Cartoons Even In Southern Africa

Here's a skirmish that broke out in the cartoon conflict between Islam and all comers, in a place very far from Copenhagen. TV Cabo, a Maputo, Mozambique news website reports that the Islamic Council of Mozambique (CIM) called for a boycott of a local newspaper that had printed some of the European cartoons of Mohammed (article here, Google "translation").

According to the article, dozens of Muslims gathered outside the paper's offices, held back by only two police officers, shouting "Allah is great" and "Death to the Savana [newspaper]." The publisher agreed to apologize, but said that he was being pressured. The Islamic Council rejected the apology and demanded an end to all "'commercial, instutional, professional, and social relations' with the weekly and its collaborators." ("Collaborator" being a milder word in Portuguese).

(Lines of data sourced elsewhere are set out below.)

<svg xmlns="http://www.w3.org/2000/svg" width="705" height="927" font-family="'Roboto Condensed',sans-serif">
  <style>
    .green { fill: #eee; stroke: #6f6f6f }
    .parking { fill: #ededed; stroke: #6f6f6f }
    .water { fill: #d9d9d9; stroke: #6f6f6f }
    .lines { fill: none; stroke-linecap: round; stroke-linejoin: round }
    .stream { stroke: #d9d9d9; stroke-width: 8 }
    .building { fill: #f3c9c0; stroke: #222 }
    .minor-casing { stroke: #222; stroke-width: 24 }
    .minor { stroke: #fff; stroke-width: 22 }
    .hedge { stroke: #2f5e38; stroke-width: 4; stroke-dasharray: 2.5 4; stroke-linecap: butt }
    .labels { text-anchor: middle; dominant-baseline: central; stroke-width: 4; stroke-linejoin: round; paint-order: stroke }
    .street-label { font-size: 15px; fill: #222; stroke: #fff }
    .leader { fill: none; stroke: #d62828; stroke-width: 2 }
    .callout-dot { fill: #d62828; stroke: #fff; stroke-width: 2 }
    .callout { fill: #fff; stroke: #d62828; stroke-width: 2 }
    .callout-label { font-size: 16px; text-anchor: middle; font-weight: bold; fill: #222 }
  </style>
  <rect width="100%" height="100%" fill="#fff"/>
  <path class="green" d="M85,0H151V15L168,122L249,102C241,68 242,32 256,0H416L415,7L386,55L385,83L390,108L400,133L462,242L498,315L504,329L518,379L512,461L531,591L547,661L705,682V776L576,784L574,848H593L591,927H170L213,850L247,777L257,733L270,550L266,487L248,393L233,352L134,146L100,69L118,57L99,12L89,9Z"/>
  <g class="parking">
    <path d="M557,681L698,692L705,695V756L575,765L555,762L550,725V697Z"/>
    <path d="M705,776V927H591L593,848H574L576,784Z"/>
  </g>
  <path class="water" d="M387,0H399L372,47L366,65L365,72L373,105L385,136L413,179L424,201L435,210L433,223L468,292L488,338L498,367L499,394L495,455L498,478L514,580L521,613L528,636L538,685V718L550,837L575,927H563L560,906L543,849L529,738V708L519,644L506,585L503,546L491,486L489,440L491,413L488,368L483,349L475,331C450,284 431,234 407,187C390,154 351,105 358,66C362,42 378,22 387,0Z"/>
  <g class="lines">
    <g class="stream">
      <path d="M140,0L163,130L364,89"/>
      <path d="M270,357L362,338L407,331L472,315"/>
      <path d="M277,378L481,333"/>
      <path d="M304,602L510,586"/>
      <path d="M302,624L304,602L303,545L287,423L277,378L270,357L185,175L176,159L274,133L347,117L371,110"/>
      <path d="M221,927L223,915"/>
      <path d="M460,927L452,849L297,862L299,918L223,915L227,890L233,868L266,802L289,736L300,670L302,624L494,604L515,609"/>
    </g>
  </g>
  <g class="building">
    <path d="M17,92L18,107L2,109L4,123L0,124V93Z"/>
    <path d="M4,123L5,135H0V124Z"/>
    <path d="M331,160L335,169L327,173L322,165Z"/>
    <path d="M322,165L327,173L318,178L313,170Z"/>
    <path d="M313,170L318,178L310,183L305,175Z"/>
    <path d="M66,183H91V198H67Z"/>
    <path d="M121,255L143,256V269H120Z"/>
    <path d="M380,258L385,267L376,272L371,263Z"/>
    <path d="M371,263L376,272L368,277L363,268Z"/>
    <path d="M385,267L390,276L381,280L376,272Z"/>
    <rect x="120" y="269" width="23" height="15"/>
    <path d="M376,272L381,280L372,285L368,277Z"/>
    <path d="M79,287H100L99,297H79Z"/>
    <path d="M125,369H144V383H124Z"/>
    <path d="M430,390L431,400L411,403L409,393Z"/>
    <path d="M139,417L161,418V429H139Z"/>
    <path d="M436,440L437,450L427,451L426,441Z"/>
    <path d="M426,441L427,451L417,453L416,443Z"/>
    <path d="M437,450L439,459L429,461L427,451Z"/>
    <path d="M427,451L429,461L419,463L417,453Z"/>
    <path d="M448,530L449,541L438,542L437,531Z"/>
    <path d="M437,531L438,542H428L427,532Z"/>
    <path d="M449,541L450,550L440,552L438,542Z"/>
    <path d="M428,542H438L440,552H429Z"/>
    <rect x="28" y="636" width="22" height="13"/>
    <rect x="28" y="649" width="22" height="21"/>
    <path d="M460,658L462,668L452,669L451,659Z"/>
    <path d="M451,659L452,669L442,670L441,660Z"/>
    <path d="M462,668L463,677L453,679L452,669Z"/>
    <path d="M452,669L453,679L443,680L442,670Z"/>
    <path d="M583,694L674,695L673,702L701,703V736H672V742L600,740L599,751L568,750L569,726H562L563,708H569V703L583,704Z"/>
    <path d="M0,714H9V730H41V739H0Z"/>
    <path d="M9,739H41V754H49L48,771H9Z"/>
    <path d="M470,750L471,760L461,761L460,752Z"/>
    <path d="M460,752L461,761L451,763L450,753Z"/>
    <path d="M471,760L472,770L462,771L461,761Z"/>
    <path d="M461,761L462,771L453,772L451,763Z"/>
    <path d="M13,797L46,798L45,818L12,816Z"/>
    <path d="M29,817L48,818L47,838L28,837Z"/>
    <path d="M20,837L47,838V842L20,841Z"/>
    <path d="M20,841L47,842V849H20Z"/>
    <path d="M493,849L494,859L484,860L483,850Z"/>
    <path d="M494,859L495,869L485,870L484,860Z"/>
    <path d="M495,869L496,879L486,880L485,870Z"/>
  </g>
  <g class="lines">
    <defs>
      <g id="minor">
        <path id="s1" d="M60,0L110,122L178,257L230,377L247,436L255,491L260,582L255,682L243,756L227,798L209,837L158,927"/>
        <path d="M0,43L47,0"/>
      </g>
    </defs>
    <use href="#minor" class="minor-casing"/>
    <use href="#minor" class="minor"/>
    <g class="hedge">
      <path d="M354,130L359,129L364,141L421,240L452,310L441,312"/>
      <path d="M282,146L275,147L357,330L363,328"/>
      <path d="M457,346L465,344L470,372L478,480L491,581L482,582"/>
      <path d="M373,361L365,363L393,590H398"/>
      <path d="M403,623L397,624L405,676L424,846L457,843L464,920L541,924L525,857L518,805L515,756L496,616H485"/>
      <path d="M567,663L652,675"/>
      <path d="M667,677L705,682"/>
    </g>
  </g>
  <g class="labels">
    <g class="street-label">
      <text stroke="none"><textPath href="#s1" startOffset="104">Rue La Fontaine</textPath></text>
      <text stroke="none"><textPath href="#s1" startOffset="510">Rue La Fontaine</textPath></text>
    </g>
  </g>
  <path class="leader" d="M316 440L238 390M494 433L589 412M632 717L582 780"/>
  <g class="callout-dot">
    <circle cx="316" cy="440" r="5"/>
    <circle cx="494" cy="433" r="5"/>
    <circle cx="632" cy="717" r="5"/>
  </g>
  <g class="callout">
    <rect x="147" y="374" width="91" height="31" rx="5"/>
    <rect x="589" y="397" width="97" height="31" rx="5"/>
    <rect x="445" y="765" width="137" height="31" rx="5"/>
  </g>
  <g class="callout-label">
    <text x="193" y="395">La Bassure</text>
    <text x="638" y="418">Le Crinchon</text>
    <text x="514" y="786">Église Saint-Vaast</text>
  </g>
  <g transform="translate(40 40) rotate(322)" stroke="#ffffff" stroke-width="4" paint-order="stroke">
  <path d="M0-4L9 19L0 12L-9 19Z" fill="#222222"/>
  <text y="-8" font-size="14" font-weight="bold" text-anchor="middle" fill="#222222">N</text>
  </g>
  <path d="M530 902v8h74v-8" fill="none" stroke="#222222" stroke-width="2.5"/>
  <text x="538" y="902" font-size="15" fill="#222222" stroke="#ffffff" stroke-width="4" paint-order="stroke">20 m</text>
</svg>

The demand for an apology from Savana was issued on February 18, and since the apology was judged insufficient, the CIM continues to demand the dismissal of the newspaper's publisher.

According to TV Cabo,
"The Muslim community of Mozambique is the strongest from an economic standpoint, but its strength is seldom extended to political power. Even recently some of the community's leaders complained that they did not feel represented in the new State Council named by the president of the Republic, Armando Emílio Guebuza."
Guebuza assumed the presidency in 2005, and neglected to name any Muslims to his cabinet. The CIA website reports that nearly 18% of the Mozambican population is Muslim. It is a primarily urban population, with a high degree of commercial potency.

The state news agency published an article written after a later, larger protest (English-language article here), in which thousands gathered outside the newspaper's offices. Photos of the larger protest can be seen at this blog, Ideias Para Debate, which is maintained by a man who has contributed to Savana in the past. Ideias Para Debate features some acerbic cartoonage (in Portuguese), but he is careful to mention that the large protest was peaceful, with no "mention" of boycotts or violence.

Amusingly, the state news agency's article takes a tarter tone in its article, pointing out that the offices of Savana ended up being vandalized during the earlier (let's call them spontaneous) protests, and that the "followers of Mohammed" were wearing t-shirts saying "Islam is equal to Peace and Tolerance."

Unhappily for folks like Ideias Para Debate, this isn't an Idea Debate, especially not for Africa. It's an Idea War.

From Nigeria in west Africa, to Chad and the Sudan in central Africa, to the nations south of the Horn of Africa, that continent is the principal battleground for the fight that will ensue over the next century.